• ТЕКСТ ДЛЯ РАЗБОРА:

# Жжение в голове



## Елена64 (2 Май 2016)

Добрый день! Прошу помощи, мне 52 года, (вес 55 кг., Давление 110/70) около 3 месяцев назад появилось чувство жжения в голове (печет больше в области затылка и преимущественно слева) и боли в шее (в области где заканчивается шея, и также преимущественно слева). Работа сидячая, уже к обеду «горит» в голове в области затылка и в шее. Если нахожусь в одном положении стоя или сидя, через минут 40 затекает (как бы тяжелеет) затылок и начинается жжение, при изменении положения жжение уменьшается и проходит, тогда вообще ничего не болит, при постоянно меняющемся положении жжение возникает, как бы очагами, в разных участках головы через разные, не зависимые ни от чего промежутки времени. Стали появляться легкие, редкие головокружения. Спасибо. С Уважением Елена.

(Записи из набора данных)
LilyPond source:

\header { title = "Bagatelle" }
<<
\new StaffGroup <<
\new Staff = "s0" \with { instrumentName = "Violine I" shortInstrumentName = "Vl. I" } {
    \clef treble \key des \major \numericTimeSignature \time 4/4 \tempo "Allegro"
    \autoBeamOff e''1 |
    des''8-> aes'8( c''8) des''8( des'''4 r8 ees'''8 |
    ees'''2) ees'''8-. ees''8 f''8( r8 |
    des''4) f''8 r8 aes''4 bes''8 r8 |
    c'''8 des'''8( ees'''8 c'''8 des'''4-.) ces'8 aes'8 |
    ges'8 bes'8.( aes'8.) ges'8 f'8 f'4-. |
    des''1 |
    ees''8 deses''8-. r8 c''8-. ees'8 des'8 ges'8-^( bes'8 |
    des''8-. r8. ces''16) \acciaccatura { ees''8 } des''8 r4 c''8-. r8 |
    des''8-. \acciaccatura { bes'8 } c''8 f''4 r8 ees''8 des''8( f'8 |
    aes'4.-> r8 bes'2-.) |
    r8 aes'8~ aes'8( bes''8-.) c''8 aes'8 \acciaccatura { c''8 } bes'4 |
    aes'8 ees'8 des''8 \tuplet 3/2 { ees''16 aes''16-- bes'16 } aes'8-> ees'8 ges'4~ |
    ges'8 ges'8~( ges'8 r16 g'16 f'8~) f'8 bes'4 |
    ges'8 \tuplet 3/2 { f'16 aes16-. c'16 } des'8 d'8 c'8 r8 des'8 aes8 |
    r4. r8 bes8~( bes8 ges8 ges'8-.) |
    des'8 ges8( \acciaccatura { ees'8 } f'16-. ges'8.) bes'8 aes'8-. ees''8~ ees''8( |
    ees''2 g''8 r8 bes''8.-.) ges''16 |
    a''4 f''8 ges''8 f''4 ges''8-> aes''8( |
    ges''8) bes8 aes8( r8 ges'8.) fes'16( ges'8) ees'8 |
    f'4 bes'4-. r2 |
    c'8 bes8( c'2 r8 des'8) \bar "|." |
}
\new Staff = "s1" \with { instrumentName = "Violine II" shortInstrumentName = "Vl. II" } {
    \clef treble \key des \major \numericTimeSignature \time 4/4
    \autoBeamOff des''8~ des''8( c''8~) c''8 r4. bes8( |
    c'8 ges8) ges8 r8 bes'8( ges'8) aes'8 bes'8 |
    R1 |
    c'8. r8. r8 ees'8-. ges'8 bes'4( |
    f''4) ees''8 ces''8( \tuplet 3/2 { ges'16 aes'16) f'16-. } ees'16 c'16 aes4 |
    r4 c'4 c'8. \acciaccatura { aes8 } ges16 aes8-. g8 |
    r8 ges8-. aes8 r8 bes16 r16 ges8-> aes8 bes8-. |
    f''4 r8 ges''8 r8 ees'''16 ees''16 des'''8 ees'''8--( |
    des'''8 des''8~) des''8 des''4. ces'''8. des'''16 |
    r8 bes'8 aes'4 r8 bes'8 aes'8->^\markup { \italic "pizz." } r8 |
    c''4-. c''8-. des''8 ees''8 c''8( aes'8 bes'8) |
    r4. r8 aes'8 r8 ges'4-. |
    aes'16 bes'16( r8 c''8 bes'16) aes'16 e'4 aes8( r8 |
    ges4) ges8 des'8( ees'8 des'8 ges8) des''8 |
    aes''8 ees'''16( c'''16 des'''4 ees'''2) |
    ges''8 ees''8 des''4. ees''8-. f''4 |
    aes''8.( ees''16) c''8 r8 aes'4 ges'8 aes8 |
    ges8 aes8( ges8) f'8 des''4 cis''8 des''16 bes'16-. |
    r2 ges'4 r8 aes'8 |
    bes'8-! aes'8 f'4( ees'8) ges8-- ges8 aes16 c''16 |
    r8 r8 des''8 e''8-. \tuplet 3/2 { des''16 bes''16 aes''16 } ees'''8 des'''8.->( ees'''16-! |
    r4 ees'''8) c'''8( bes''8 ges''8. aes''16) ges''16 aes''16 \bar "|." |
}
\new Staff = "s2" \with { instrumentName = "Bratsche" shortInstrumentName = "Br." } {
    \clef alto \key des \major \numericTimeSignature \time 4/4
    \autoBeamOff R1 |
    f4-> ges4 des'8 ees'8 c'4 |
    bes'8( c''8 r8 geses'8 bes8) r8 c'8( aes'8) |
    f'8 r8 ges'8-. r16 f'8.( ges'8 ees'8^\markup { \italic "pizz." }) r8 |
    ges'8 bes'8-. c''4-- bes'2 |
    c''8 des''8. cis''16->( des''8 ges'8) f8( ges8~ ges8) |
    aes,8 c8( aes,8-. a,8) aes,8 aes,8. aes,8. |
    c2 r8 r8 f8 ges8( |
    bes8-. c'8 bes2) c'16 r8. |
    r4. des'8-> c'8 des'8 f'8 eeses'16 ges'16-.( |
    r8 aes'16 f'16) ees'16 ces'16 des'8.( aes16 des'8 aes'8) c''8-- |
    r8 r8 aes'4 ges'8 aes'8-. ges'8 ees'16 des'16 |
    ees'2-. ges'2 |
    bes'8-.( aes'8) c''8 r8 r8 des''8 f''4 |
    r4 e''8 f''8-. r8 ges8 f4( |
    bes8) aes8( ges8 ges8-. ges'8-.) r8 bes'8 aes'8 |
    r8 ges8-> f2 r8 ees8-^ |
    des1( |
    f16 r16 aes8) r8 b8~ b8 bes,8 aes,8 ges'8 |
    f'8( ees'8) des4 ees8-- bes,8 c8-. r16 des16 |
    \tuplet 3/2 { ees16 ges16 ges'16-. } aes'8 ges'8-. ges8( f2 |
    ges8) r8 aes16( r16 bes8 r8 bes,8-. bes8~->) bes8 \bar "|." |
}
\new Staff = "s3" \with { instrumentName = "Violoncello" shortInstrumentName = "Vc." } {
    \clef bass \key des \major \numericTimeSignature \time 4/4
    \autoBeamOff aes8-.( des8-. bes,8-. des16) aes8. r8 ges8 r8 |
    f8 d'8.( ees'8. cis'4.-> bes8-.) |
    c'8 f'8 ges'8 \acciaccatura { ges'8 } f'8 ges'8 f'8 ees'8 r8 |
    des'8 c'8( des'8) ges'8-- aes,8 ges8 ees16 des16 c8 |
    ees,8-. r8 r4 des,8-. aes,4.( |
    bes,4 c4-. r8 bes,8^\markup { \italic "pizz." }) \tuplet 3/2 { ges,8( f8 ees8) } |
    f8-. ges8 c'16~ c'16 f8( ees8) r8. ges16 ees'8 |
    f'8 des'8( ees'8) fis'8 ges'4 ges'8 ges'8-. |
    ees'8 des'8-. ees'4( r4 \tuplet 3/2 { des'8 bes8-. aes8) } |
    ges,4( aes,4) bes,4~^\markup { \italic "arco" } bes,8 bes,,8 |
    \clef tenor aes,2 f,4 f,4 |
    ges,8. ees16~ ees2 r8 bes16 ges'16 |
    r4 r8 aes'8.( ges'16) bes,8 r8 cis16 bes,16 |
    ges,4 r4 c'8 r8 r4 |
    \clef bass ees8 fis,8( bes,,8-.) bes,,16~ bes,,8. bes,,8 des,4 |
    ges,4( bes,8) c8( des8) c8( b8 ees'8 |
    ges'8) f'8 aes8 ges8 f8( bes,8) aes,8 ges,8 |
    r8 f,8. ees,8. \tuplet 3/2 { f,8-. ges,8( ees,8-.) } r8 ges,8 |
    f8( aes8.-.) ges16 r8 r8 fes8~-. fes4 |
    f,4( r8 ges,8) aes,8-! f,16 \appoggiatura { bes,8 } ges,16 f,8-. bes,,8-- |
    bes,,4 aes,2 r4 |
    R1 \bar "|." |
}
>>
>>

• ЗАДАНИЕ:
Напишите продолжение текста о жжении в голове, начав сразу после его последней фразы. Эти строки — отдельный материал, с текстом они не связаны.

• ПИСЬМЕННЫЙ ОТВЕТ:
----------



## La murr (2 Май 2016)

*Елена64*, здравствуйте!
Вы можете обратиться к любому врачу форума на странице его личного профиля или в переписке, дав ссылку на свою тему и задав вопросы, которые Вас интересуют. 
Это ускорит ответ специалистов.

Врачи форума - https://www.medhouse.ru/staff/


----------



## Владимир Воротынцев (2 Май 2016)

Рентгенолог, составлявший протокол МРТ шейного отдела позвоночника, явно погорячился, найдя протрузии МПД там, где их нет. Выпячивание МПД до 2мм является нормой.
У невролога были после обследования?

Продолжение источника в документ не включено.